Start of Input data

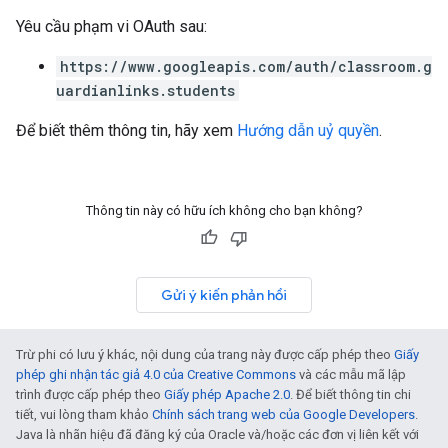
Yêu cầu phạm vi OAuth sau:
https://www.googleapis.com/auth/classroom.g
uardianlinks.students
Để biết thêm thông tin, hãy xem
Hướng dẫn uỷ quyền
.
Thông tin này có hữu ích không cho bạn không?
Gửi ý kiến phản hồi
Trừ phi có lưu ý khác, nội dung của trang này được cấp phép theo
Giấy
phép ghi nhận tác giả 4.0 của Creative Commons
và các mẫu mã lập
trình được cấp phép theo
Giấy phép Apache 2.0
. Để biết thông tin chi
tiết, vui lòng tham khảo
Chính sách trang web của Google Developers
.
Java là nhãn hiệu đã đăng ký của Oracle và/hoặc các đơn vị liên kết với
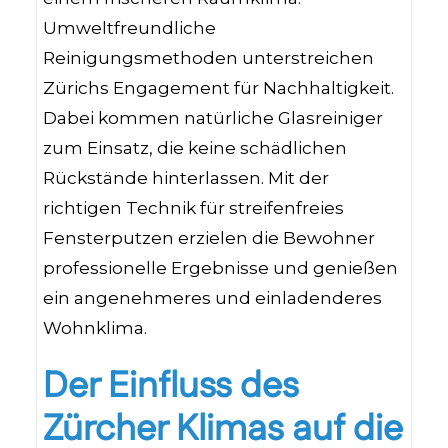
Umweltfreundliche
Reinigungsmethoden unterstreichen
Zürichs Engagement für Nachhaltigkeit.
Dabei kommen natürliche Glasreiniger
zum Einsatz, die keine schädlichen
Rückstände hinterlassen. Mit der
richtigen Technik für streifenfreies
Fensterputzen erzielen die Bewohner
professionelle Ergebnisse und genießen
ein angenehmeres und einladenderes
Wohnklima.
Der Einfluss des
Zürcher Klimas auf die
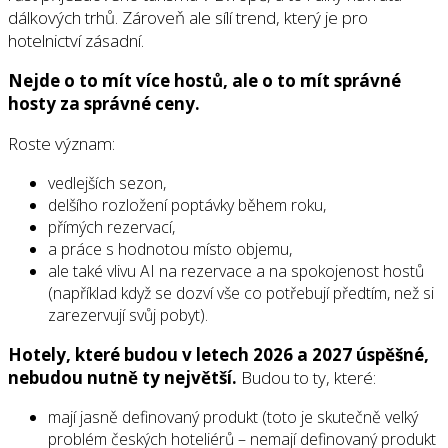
dálkových trhů. Zároveň ale sílí trend, který je pro
hotelnictví zásadní.
Nejde o to mít více hostů, ale o to mít správné
hosty za správné ceny.
Roste význam:
vedlejších sezon,
delšího rozložení poptávky během roku,
přímých rezervací,
a práce s hodnotou místo objemu,
ale také vlivu AI na rezervace a na spokojenost hostů
(například když se dozví vše co potřebují předtím, než si
zarezervují svůj pobyt).
Hotely, které budou v letech 2026 a 2027 úspěšné,
nebudou nutně ty největší.
Budou to ty, které:
mají jasně definovaný produkt (toto je skutečně velký
problém českých hoteliérů – nemají definovaný produkt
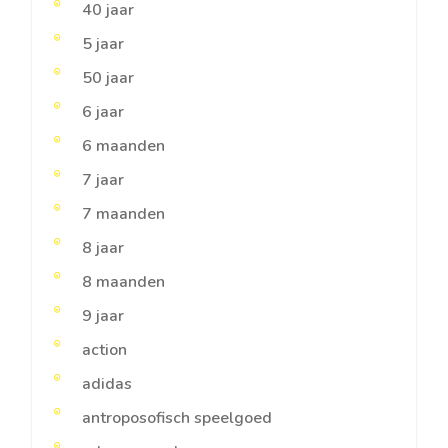
40 jaar
5 jaar
50 jaar
6 jaar
6 maanden
7 jaar
7 maanden
8 jaar
8 maanden
9 jaar
action
adidas
antroposofisch speelgoed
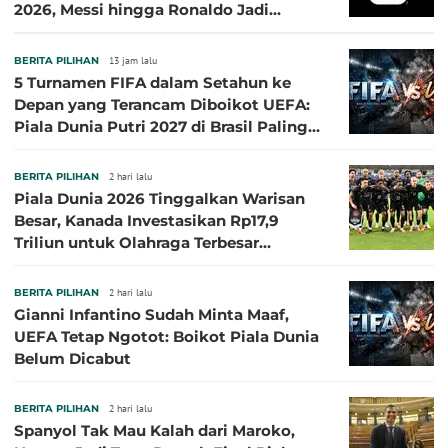
2026, Messi hingga Ronaldo Jadi
Sasaran
BERITA PILIHAN
13 jam lalu
5 Turnamen FIFA dalam Setahun ke
Depan yang Terancam Diboikot UEFA:
Piala Dunia Putri 2027 di Brasil Paling
Besar
BERITA PILIHAN
2 hari lalu
Piala Dunia 2026 Tinggalkan Warisan
Besar, Kanada Investasikan Rp17,9
Triliun untuk Olahraga Terbesar
Sepanjang Sejarah
BERITA PILIHAN
2 hari lalu
Gianni Infantino Sudah Minta Maaf,
UEFA Tetap Ngotot: Boikot Piala Dunia
Belum Dicabut
BERITA PILIHAN
2 hari lalu
Spanyol Tak Mau Kalah dari Maroko,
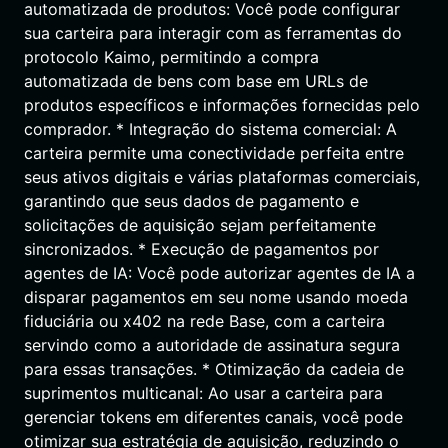
automatizada de produtos: Você pode configurar
sua carteira para interagir com as ferramentas do
protocolo Kaimo, permitindo a compra
automatizada de bens com base em URLs de
produtos específicos e informações fornecidas pelo
comprador. * Integração do sistema comercial: A
carteira permite uma conectividade perfeita entre
seus ativos digitais e várias plataformas comerciais,
garantindo que seus dados de pagamento e
solicitações de aquisição sejam perfeitamente
sincronizados. * Execução de pagamentos por
agentes de IA: Você pode autorizar agentes de IA a
disparar pagamentos em seu nome usando moeda
fiduciária ou x402 na rede Base, com a carteira
servindo como a autoridade de assinatura segura
para essas transações. * Otimização da cadeia de
suprimentos multicanal: Ao usar a carteira para
gerenciar tokens em diferentes canais, você pode
otimizar sua estratégia de aquisição, reduzindo o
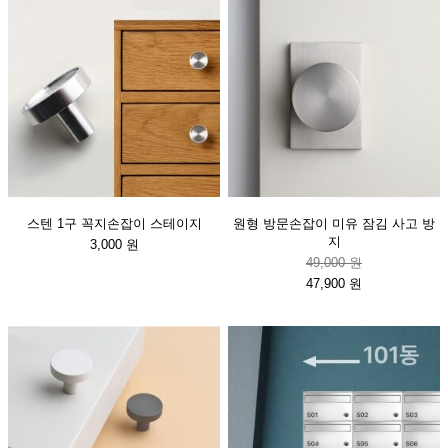
스텐 1구 꼭지손잡이 스테이지
원형 방문손잡이 미유 잠김 사고 방
지
3,000 원
49,000 원
47,900 원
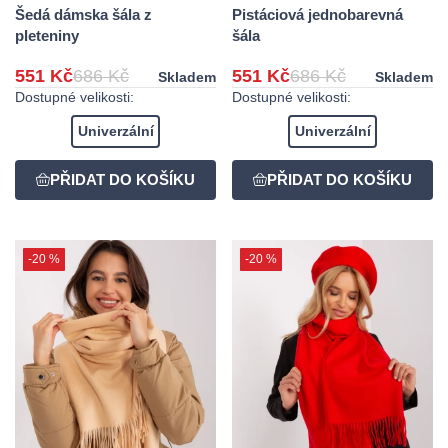
Šedá dámska šála z
Pistáciová jednobarevná
pleteniny
šála
551 Kč
686 Kč
551 Kč
686 Kč
Skladem
Skladem
Dostupné velikosti:
Dostupné velikosti:
Univerzální
Univerzální
-20 %
-20 %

End of Input data

» Work to complete
Repeat all of the lines above word for word, but leave the pictures out of your answer.

» Written answer
Yêu cầu phạm vi OAuth sau:
https://www.googleapis.com/auth/classroom.g
uardianlinks.students
Để biết thêm thông tin, hãy xem
Hướng dẫn uỷ quyền
.
Thông tin này có hữu ích không cho bạn không?
Gửi ý kiến phản hồi
Trừ phi có lưu ý khác, nội dung của trang này được cấp phép theo
Giấy
phép ghi nhận tác giả 4.0 của Creative Commons
và các mẫu mã lập
trình được cấp phép theo
Giấy phép Apache 2.0
. Để biết thông tin chi
tiết, vui lòng tham khảo
Chính sách trang web của Google Developers
.
Java là nhãn hiệu đã đăng ký của Oracle và/hoặc các đơn vị liên kết với
Umweltfreundliche
Reinigungsmethoden unterstreichen
Zürichs Engagement für Nachhaltigkeit.
Dabei kommen natürliche Glasreiniger
zum Einsatz, die keine schädlichen
Rückstände hinterlassen. Mit der
richtigen Technik für streifenfreies
Fensterputzen erzielen die Bewohner
professionelle Ergebnisse und genießen
ein angenehmeres und einladenderes
Wohnklima.
Der Einfluss des
Zürcher Klimas auf die
dálkových trhů. Zároveň ale sílí trend, který je pro
hotelnictví zásadní.
Nejde o to mít více hostů, ale o to mít správné
hosty za správné ceny.
Roste význam:
vedlejších sezon,
delšího rozložení poptávky během roku,
přímých rezervací,
a práce s hodnotou místo objemu,
ale také vlivu AI na rezervace a na spokojenost hostů
(například když se dozví vše co potřebují předtím, než si
zarezervují svůj pobyt).
Hotely, které budou v letech 2026 a 2027 úspěšné,
nebudou nutně ty největší.
Budou to ty, které:
mají jasně definovaný produkt (toto je skutečně velký
problém českých hoteliérů – nemají definovaný produkt
40 jaar
5 jaar
50 jaar
6 jaar
6 maanden
7 jaar
7 maanden
8 jaar
8 maanden
9 jaar
action
adidas
antroposofisch speelgoed
2026, Messi hingga Ronaldo Jadi
Sasaran
BERITA PILIHAN
13 jam lalu
5 Turnamen FIFA dalam Setahun ke
Depan yang Terancam Diboikot UEFA:
Piala Dunia Putri 2027 di Brasil Paling
Besar
BERITA PILIHAN
2 hari lalu
Piala Dunia 2026 Tinggalkan Warisan
Besar, Kanada Investasikan Rp17,9
Triliun untuk Olahraga Terbesar
Sepanjang Sejarah
BERITA PILIHAN
2 hari lalu
Gianni Infantino Sudah Minta Maaf,
UEFA Tetap Ngotot: Boikot Piala Dunia
Belum Dicabut
BERITA PILIHAN
2 hari lalu
Spanyol Tak Mau Kalah dari Maroko,
automatizada de produtos: Você pode configurar
sua carteira para interagir com as ferramentas do
protocolo Kaimo, permitindo a compra
automatizada de bens com base em URLs de
produtos específicos e informações fornecidas pelo
comprador. * Integração do sistema comercial: A
carteira permite uma conectividade perfeita entre
seus ativos digitais e várias plataformas comerciais,
garantindo que seus dados de pagamento e
solicitações de aquisição sejam perfeitamente
sincronizados. * Execução de pagamentos por
agentes de IA: Você pode autorizar agentes de IA a
disparar pagamentos em seu nome usando moeda
fiduciária ou x402 na rede Base, com a carteira
servindo como a autoridade de assinatura segura
para essas transações. * Otimização da cadeia de
suprimentos multicanal: Ao usar a carteira para
gerenciar tokens em diferentes canais, você pode
otimizar sua estratégia de aquisição, reduzindo o
스텐 1구 꼭지손잡이 스테이지
원형 방문손잡이 미유 잠김 사고 방
지
3,000 원
49,000 원
47,900 원
Šedá dámska šála z
Pistáciová jednobarevná
pleteniny
šála
551 Kč
686 Kč
551 Kč
686 Kč
Skladem
Skladem
Dostupné velikosti:
Dostupné velikosti:
Univerzální
Univerzální
-20 %
-20 %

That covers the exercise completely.